Why are ravens suddenly attacking the world’s smallest penguins?

Why are ravens suddenly attacking the world’s smallest penguins?

ByKenna Hughes-Castleberry

Published January 29, 2024

Across the shallow beaches of Australia’s Phillip Island, shrieks like broken whistles fill the air. Tiny penguins, just a foot tall and weighing three pounds, fight for their chicks’ lives from their burrows. Their attackers: the island’s ravens.

The ravens will spend several days observing the burrow of a little penguin—also known as a fairy penguin—before attacking. They work in pairs, with the larger one distracting the parent penguin while the smaller one digs a hole into the burrow from above to snatch the eggs or chicks. In one particularly violent attack, researchers saw a pair of ravens throw a parent penguin off a cliff before raiding the burrow. But usually, says BirdLife Australia’s Kasun Ekanayake, the ravens harass the parent penguin for several hours until it abandons hope and gives up.

This hasn’t always been the case. In fact, it was only about 20 years ago that researchers noticed the ravens, which arrived from mainland Australia in the 1970s, were starting to prey on the island’s penguins—about their equal in size. Now, as each species develops new strategies to try to outsmart the other, researchers are racing to find ways to stop the raven attacks before they begin to affect the penguin population.

Little penguins, which are found across the southern coast of Australia and New Zealand, are not endangered, but at more than 40,000 breeding birds, the Phillip Island colony is the largest of all. Island ecosystems exist in a state of delicate equilibrium, and it takes only one small change for that harmony to collapse.

“As far as we know, it seems like other penguin colonies do not suffer from such raven attacks,” says Mike Weston, a professor of wildlife and conservation biology at Melbourne’s Deakin University who has been studying the phenomenon. “That suggests we have a local raven population who has learned to do this, and the risk of this behavior spreading is real.”

Understudied and underappreciated predators

Invasive foxes used to be the greatest menace to the Phillip Island penguin colony, with over 3,000 penguins falling victim, but a concerted eradication effort finally left the island fox-free in 2015. (See the little penguins’ “Penguin Parade” on Phillip Island, which helps fund research and conservation efforts.)

Ravens, on the other hand, pose a much more complex challenge.

The corvids “have been greatly underappreciated as a predator of wildlife,” Weston says. Their ability to thrive in urban areas, eat a range of different animals and plants, and their incredible intelligence makes the threat they pose especially hard to mitigate. These characteristics also explain why their numbers are on the rise. Complicating matters further: No one is quite sure why the ravens began preying on little penguins in the first place—or how it spread.
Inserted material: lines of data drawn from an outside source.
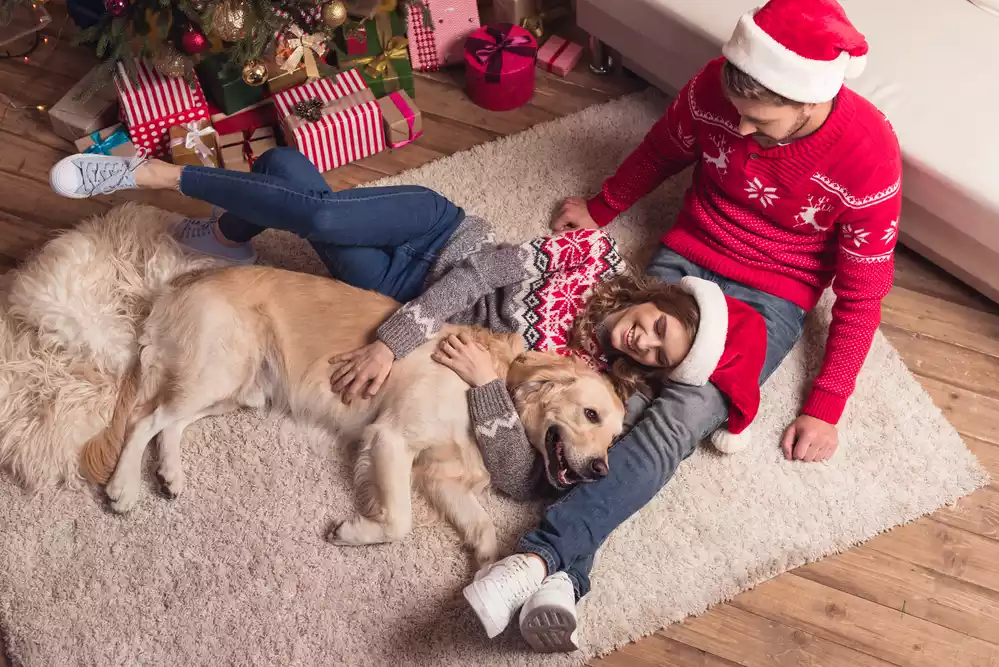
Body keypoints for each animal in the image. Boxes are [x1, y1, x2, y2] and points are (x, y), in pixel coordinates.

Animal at [84, 264, 624, 568]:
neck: (490, 390)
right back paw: (124, 487)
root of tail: (183, 281)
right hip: (220, 369)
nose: (602, 471)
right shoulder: (390, 439)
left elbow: (485, 530)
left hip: (236, 388)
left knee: (170, 420)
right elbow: (400, 521)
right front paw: (353, 532)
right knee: (144, 418)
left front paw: (486, 572)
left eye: (615, 438)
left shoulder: (442, 478)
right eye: (590, 414)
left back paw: (170, 471)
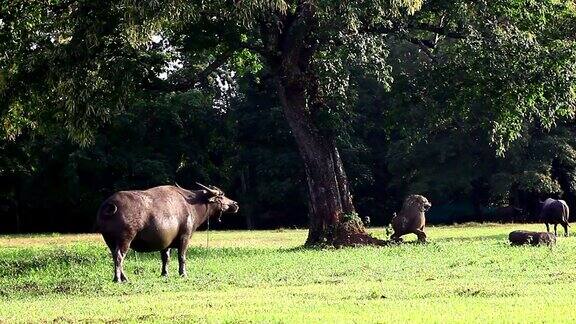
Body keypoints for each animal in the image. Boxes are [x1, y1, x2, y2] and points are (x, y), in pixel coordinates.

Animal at [97, 184, 238, 282]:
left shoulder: (166, 243)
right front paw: (183, 273)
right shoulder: (185, 237)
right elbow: (182, 257)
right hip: (125, 239)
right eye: (221, 196)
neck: (191, 206)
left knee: (115, 256)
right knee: (119, 256)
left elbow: (166, 258)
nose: (235, 204)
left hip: (109, 241)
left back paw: (123, 278)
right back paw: (119, 279)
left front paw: (164, 273)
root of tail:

A 2021 study established that the predatory behavior comes from social learning rather than genetics, but a lot is still unknown. “There was likely some kind of innovation, which spread through the population. Ravens are very intelligent, and some corvids are known to learn just by watching other ravens solve puzzles,” says Weston, the study’s coauthor.

In 2013, researchers found that more than 60 percent of the penguin clutches they were monitoring had been attacked or destroyed. Just two years later, only 30 percent of observed clutches had been attacked, suggesting the penguins had adapted to the raven attacks to make their burrows safer. So far, the island’s penguin population has stayed stable since 2015.

That’s because the rate at which ravens attack penguin burrows fluctuates from year to year, according to research by BirdLife Australia’s Laura Tan, depending in part on the availability of alternative sources of food.

The ‘unkindness’ of ravens

Weston, Tan, and colleagues also experimented to see if penguin DNA could be detected in raven feces, which could give researchers better insight into how widespread penguin predation is among the island’s ravens. While the technique didn’t prove as helpful as the researchers had hoped, it did show that the ravens eat many more bird and mammal species than previously realized.

That means the growing number of ravens is not just a concern for little penguins, Tan says, but for other vulnerable species as well—especially other ground-nesting birds.

“What surprised me is the sheer breath of the raven diet,” Weston says. “Their versatility is amazing.”

The ravens have also been known to blind livestock with their sharp beaks or stab other shorebirds to death before eating the bodies. These behaviors lend credence to their collective characterization: A group of ravens is called an “unkindness.”